By being in constant communication with the borrower throughout this process, the consultants can identify potential problems and help the borrower work through them to find a resolution and avoid any potential recapture event. This support system works to ensure financials are accurate and NMTC-compliant, and consultants can complete any compliance questionnaires or other necessary documentation so the borrower need only review and sign it.
Conceptual Impact of NMTC Support Systems
Providing this support and assistance to borrowers may be an innovative approach that could mitigate the risk of recapture, especially for smaller organizations like nonprofits. That in turn provides comfort to the investor and CDE and frees up their time to devote to what they do best: investments, due diligence, etc.
If borrowers have this type of NMTC back office on their side, they can also save significant time, effort and regulatory headaches by relying on their support team of consultants. This type of support system also makes NMTC funding available to more borrowers. Otherwise, for many borrowers, the complexities of the regulations and reporting requirements involved may outweigh any potential benefit due to the burden on their staff.
Good consultants will take time from the outset to sit down with borrowers, their staff and their board of directors to explain what it means to be part of the NMTC program and how that might impact their books and operations for the seven-year period. This gives the borrowers the opportunity to evaluate the program’s benefits and burdens realistically.
Best Practices to Support Borrowers
Borrowers can work with a consultant to ensure they have processes in place to track and report any impact factors or data they need to provide to their CDE for financial or compliance reports. The investor or CDE may also consider hiring such a consultant for the borrower.
From the beginning, borrowers can review the loan documents with their consultants before closing to ensure that any operational process requirements contained in the loan documents align with the processes the borrower already has in place. The borrower may become aware of and make any changes necessary to comply. Obtaining a recapture risk guarantee is also key for the borrower, investor and CDE alike. A consultant who provides that guarantee brings tremendous value to the transaction and project.
Because nonprofits can have a great deal of staff turnover, they may see the best results by not only having their consultants educate them and their board before the transaction closes, but also having the consultants available throughout the compliance period so that new staff and board members can be educated as needed. This is especially important if the new employee or board member will be involved in the NMTC accounting or reporting duties.
Don’t Leave NMTC Borrowers Behind
Bottom line: when hiring a consultant for the borrower it is critical that either the borrower or its investor or CDE select a consultant who thoroughly understands complex NMTC regulations and reporting requirements. That might range from providing education and reviewing loan documents to ensuring the borrower is aware of any regulatory impacts on operations and financials.
Investors provided about $38 billion in direct NMTC investments to fund businesses between 2003 and 2014, and those NMTC investments resulted in nearly $75 billion in total capital to LIC businesses and revitalization projects.
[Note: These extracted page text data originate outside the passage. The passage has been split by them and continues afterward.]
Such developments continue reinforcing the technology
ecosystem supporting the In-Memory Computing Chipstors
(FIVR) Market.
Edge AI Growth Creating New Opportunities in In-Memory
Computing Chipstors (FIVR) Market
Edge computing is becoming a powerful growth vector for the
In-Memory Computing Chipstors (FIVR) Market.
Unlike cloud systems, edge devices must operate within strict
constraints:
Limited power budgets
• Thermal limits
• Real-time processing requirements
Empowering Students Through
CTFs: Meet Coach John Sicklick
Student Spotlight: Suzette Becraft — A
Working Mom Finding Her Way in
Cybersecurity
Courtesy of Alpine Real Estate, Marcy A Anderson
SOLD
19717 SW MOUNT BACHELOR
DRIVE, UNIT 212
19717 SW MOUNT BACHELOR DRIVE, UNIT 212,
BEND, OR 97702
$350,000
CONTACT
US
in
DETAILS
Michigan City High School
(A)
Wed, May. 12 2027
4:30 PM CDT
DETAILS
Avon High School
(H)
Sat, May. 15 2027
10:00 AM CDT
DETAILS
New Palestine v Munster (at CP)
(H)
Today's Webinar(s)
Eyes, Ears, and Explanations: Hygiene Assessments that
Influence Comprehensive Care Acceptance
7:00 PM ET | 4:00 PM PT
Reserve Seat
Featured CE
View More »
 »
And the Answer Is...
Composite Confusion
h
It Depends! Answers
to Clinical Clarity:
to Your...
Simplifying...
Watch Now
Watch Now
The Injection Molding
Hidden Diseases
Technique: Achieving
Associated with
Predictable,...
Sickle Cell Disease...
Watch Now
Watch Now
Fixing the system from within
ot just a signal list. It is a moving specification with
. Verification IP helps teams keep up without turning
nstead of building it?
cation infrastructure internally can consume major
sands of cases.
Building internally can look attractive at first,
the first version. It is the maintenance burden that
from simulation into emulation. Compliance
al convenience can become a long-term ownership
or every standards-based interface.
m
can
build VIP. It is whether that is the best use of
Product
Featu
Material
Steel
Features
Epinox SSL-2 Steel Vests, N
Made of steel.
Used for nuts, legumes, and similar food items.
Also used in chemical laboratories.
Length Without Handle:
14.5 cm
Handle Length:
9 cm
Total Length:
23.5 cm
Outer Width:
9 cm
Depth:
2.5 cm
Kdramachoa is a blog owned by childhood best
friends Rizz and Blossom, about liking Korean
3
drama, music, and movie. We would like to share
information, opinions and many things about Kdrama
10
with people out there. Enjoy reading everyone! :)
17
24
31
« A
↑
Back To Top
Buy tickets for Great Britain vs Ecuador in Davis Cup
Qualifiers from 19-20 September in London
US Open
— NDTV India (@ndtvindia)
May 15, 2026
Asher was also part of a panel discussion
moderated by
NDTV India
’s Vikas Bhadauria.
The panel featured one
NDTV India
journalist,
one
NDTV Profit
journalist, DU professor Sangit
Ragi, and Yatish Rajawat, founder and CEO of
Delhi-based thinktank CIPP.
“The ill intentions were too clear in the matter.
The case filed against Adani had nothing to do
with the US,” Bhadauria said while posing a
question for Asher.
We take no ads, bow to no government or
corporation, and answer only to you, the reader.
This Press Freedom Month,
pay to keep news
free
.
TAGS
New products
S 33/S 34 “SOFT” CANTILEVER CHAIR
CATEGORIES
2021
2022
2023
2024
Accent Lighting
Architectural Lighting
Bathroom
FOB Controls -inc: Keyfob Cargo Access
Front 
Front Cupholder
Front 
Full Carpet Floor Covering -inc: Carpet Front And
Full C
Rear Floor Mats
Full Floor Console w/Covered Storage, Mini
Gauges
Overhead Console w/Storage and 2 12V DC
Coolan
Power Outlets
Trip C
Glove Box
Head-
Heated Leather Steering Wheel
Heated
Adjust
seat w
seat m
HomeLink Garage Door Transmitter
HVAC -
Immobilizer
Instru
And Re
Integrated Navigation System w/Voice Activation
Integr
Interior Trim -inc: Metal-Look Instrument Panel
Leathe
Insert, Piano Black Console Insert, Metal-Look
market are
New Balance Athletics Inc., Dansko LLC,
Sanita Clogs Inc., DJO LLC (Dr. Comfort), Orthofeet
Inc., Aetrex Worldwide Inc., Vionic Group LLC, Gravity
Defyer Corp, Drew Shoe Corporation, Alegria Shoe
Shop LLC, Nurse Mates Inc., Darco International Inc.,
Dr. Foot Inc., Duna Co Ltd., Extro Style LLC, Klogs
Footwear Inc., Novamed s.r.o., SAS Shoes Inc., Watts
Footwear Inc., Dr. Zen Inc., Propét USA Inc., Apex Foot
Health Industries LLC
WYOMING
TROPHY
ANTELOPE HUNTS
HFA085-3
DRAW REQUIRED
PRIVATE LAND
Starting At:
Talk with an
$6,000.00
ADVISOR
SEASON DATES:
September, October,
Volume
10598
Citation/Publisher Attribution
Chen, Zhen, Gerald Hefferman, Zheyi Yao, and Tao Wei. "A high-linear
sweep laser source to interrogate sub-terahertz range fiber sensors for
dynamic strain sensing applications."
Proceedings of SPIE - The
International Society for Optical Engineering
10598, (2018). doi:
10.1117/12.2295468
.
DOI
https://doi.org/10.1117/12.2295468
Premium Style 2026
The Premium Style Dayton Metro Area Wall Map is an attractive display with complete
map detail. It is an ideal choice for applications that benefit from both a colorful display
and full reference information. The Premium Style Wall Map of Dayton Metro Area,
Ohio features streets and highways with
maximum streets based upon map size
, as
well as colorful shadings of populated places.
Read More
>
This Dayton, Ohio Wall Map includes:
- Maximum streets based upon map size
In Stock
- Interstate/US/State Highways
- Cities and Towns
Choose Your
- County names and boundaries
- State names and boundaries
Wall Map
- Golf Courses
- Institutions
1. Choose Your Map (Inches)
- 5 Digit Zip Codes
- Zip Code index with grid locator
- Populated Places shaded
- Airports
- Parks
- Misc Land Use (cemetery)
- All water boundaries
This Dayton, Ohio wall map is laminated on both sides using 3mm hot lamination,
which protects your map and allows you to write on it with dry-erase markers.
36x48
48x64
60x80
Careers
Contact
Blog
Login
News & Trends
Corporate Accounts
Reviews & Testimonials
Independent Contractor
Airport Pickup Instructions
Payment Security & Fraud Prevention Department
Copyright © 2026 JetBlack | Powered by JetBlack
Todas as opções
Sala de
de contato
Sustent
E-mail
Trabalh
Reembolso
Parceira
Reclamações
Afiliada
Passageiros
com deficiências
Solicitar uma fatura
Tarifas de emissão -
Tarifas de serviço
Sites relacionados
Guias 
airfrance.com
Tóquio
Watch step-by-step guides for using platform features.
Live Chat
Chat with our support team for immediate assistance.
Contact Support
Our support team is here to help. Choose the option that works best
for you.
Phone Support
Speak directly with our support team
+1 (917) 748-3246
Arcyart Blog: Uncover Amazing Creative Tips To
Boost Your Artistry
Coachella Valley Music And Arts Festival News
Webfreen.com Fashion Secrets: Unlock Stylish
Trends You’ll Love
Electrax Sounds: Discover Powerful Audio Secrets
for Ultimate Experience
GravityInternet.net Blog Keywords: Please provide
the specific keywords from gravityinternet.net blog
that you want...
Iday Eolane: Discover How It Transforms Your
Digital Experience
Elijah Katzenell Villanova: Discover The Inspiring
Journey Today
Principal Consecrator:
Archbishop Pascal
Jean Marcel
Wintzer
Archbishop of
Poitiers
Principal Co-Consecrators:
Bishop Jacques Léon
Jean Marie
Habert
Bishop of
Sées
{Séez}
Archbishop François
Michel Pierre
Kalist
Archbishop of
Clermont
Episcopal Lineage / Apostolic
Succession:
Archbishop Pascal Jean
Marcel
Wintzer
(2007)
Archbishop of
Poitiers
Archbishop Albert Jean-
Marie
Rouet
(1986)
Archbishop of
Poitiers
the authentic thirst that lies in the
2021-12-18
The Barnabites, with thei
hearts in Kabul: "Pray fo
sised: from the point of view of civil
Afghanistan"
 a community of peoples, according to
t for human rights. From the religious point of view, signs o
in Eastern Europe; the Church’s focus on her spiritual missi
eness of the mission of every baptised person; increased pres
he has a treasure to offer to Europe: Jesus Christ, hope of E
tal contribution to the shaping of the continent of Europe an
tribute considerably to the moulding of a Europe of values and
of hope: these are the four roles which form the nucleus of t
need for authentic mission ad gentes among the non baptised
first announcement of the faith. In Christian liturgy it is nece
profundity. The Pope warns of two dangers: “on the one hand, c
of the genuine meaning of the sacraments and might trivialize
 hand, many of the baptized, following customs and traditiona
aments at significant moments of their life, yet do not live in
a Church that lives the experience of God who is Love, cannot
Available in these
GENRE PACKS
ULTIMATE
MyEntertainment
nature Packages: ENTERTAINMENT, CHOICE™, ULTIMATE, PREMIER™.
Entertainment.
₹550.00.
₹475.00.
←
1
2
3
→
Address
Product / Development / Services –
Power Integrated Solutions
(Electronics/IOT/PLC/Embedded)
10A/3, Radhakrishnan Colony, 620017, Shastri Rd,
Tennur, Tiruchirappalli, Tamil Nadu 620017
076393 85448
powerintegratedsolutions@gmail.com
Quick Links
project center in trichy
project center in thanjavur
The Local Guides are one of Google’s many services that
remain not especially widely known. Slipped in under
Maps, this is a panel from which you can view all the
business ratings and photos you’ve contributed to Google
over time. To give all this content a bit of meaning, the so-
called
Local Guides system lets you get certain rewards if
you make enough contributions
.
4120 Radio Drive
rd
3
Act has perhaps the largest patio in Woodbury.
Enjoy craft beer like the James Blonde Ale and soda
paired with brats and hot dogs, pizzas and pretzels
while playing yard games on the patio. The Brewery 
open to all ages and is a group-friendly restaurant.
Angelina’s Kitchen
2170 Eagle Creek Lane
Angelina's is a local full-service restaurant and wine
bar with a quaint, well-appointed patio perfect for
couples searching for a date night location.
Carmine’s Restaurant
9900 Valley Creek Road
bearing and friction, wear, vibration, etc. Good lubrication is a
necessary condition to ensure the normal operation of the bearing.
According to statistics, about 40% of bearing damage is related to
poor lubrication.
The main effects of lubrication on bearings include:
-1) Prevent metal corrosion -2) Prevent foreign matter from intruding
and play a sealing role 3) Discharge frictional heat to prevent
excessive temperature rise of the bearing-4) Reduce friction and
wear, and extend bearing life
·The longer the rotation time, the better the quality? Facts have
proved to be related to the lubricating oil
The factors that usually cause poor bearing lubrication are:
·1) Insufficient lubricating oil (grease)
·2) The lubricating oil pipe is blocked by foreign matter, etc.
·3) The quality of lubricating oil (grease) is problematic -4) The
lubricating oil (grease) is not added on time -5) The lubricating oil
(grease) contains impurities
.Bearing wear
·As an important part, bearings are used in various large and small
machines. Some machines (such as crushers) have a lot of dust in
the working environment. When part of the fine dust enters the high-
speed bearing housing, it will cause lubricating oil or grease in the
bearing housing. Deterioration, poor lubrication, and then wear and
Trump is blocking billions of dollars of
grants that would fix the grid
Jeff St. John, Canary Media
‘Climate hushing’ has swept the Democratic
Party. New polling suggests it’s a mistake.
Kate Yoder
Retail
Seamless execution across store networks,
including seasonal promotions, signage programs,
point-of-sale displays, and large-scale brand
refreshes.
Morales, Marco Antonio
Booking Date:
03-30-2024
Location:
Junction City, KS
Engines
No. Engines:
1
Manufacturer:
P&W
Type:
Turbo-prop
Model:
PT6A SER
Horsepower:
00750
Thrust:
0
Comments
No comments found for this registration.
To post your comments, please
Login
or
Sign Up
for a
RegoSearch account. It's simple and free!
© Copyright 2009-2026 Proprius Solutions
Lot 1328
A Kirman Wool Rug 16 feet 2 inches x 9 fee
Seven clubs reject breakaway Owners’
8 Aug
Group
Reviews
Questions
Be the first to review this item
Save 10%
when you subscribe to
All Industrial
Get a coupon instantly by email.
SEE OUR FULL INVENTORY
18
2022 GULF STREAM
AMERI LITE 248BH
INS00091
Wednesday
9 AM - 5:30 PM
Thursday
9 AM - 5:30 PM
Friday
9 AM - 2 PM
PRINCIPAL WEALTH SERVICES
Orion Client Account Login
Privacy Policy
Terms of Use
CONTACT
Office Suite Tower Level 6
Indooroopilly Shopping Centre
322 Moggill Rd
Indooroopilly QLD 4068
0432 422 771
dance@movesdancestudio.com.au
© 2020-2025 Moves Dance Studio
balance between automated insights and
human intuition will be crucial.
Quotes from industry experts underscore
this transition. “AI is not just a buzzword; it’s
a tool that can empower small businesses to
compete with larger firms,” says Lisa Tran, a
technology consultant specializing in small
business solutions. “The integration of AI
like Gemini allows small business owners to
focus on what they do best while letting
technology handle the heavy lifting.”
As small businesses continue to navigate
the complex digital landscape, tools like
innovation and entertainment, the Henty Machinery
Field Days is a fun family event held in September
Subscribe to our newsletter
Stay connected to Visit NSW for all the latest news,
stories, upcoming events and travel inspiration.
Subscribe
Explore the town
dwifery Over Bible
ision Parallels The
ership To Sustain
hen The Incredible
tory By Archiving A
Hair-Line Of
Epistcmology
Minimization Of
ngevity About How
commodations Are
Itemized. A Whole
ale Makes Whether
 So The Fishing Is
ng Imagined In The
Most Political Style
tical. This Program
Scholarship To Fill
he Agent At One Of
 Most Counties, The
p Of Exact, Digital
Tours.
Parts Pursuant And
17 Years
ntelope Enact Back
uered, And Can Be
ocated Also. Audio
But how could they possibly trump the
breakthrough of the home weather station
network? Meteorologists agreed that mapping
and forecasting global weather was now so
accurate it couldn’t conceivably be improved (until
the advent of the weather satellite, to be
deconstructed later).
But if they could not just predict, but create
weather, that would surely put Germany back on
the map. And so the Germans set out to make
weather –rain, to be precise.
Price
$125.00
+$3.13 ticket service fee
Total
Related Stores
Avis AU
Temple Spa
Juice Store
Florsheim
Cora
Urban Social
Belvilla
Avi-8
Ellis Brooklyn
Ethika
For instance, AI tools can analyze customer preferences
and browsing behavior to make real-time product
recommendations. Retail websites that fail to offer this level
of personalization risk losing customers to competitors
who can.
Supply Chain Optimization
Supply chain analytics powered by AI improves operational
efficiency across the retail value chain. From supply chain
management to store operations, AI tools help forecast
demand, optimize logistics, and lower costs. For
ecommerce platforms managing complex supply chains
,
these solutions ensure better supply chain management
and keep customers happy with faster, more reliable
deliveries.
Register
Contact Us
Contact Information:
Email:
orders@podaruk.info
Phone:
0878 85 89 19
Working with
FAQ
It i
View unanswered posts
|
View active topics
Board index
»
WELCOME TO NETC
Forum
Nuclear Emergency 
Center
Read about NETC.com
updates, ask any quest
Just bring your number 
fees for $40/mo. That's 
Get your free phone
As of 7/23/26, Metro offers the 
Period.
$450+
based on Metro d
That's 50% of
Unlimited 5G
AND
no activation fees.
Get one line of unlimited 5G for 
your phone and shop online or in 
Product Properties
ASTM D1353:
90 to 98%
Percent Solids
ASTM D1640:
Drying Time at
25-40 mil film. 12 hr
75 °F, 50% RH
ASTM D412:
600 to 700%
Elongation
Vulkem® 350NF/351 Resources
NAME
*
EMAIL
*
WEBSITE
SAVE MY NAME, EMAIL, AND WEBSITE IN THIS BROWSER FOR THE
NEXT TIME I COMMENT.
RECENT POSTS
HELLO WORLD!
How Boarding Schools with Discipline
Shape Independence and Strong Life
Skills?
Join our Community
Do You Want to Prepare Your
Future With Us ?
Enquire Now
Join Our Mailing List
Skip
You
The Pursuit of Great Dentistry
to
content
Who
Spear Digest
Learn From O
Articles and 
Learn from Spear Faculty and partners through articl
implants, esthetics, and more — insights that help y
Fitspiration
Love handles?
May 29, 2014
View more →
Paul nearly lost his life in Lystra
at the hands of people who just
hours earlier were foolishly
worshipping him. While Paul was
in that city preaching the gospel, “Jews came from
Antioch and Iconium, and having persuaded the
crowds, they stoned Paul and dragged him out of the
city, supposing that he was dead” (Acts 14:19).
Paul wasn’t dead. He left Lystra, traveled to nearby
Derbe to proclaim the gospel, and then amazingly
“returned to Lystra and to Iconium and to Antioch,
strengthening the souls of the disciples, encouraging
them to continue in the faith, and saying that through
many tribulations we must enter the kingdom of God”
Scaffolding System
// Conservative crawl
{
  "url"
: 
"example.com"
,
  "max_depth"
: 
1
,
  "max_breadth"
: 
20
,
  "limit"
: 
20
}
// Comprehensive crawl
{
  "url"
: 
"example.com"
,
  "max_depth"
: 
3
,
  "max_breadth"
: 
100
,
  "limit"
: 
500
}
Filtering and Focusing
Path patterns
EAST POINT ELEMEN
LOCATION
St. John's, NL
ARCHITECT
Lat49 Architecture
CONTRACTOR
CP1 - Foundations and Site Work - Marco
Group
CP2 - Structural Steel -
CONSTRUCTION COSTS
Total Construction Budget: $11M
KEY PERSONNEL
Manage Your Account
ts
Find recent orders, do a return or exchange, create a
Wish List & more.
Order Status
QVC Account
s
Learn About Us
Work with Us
From 2003 to 2012, NMTC investments also created about 750,000 jobs, each of which cost the federal government
less than $20,000.4 These kinds of numbers can and will continue to increase if borrowers have the right support team of consultants advocating for them from beginning to the end of the NMTC transaction. Investors and CDEs may be hesitant to provide or finance these support systems for their borrowers. But the return on investment and relief that their tax credits are safe from recapture may be sufficient motivation going forward.